Please copy the passage on the Machiguenga word for word. Begin at the words "Most Matsigenka are" and stop after "over by healers.".

Text:
-------

The Machiguenga (also Matsigenka, Matsigenga) are an indigenous people who live in the high jungle, ormontaña, area on the eastern slopes of the Andes and in the Amazon Basin jungle regions of southeastern Peru. Their population in 2020 amounted to about 18,000. Formerly they were hunter-gatherer but today the majority are sedentary swidden cultivators. The main crops grown are manioc, maiz, and bananas, but today commercial crops such as coffee and cacao are increasingly important. Their main source of protein used to be peccary and monkeys but today fish has become more important as game animals have become increasingly scarce as a consequence of the encroachment from highland immigrants to the area and the exploitation of the Camisea gas finds.

Culture
Most Machiguenga do not have personal names. Members of the same band are identified by kin terminology, while members of a different band or tribe are referred to by their Spanish names.

Most Matsigenka are today Christian (mainly Catholic) but commonly they still entertain animists notions. Spirits and demons influence everyday life whereas the creator gods have withdrawn and are indifferent to humans. Shamans used to play a prominent role in local society, today though they are less visible and certain of their functions have been taken over by healers.

-------

(Exercises in chart interpretation)
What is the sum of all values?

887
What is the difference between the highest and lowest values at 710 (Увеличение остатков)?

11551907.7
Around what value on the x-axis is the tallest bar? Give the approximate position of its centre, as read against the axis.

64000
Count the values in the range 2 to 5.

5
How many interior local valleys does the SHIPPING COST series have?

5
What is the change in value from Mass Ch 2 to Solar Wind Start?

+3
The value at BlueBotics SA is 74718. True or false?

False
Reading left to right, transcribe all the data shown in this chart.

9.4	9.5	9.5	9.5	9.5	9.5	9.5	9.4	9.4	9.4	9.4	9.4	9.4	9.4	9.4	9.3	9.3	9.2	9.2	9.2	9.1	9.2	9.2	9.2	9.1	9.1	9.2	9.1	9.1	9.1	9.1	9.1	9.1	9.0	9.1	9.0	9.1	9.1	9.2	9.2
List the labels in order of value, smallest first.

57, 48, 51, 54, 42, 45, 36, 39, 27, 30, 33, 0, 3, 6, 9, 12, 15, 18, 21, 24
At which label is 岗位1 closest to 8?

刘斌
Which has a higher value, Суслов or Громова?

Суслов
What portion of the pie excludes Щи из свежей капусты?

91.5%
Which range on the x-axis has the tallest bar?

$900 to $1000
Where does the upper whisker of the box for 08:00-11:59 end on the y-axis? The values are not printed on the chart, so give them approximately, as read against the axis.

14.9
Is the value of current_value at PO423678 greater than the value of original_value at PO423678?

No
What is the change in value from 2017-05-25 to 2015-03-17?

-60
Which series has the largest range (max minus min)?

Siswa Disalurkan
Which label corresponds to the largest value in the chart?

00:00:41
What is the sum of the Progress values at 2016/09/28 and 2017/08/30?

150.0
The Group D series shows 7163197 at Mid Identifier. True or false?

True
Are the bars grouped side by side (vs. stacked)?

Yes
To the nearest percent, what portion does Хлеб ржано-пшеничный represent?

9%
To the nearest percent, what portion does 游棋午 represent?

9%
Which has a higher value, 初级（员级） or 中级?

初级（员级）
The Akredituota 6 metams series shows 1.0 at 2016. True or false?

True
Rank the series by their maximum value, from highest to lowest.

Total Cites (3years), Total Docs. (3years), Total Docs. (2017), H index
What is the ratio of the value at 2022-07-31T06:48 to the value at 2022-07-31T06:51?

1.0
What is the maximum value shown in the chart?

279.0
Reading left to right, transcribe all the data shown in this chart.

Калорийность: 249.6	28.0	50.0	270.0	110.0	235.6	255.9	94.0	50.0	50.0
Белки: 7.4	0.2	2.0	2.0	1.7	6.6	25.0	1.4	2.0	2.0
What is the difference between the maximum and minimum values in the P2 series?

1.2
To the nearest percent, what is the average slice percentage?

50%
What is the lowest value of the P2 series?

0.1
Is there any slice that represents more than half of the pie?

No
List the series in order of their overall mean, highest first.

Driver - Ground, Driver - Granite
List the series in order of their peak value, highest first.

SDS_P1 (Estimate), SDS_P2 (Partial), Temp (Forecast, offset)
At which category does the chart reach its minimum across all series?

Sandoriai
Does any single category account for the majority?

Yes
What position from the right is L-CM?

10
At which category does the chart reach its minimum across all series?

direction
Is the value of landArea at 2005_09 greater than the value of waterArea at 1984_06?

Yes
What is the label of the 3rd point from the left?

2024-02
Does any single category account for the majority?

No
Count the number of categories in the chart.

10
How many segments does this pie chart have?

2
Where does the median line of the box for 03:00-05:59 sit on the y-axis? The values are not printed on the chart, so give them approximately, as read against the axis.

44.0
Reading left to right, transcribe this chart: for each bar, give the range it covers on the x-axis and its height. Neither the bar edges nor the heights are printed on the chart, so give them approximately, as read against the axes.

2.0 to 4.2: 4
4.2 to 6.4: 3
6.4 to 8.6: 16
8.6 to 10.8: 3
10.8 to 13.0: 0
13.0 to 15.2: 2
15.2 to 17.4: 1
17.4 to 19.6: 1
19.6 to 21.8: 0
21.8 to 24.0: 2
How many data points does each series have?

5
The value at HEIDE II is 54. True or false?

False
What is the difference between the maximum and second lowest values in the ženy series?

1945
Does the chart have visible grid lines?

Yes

-------

Output of the exercise:
Most Matsigenka are today Christian (mainly Catholic) but commonly they still entertain animists notions. Spirits and demons influence everyday life whereas the creator gods have withdrawn and are indifferent to humans. Shamans used to play a prominent role in local society, today though they are less visible and certain of their functions have been taken over by healers.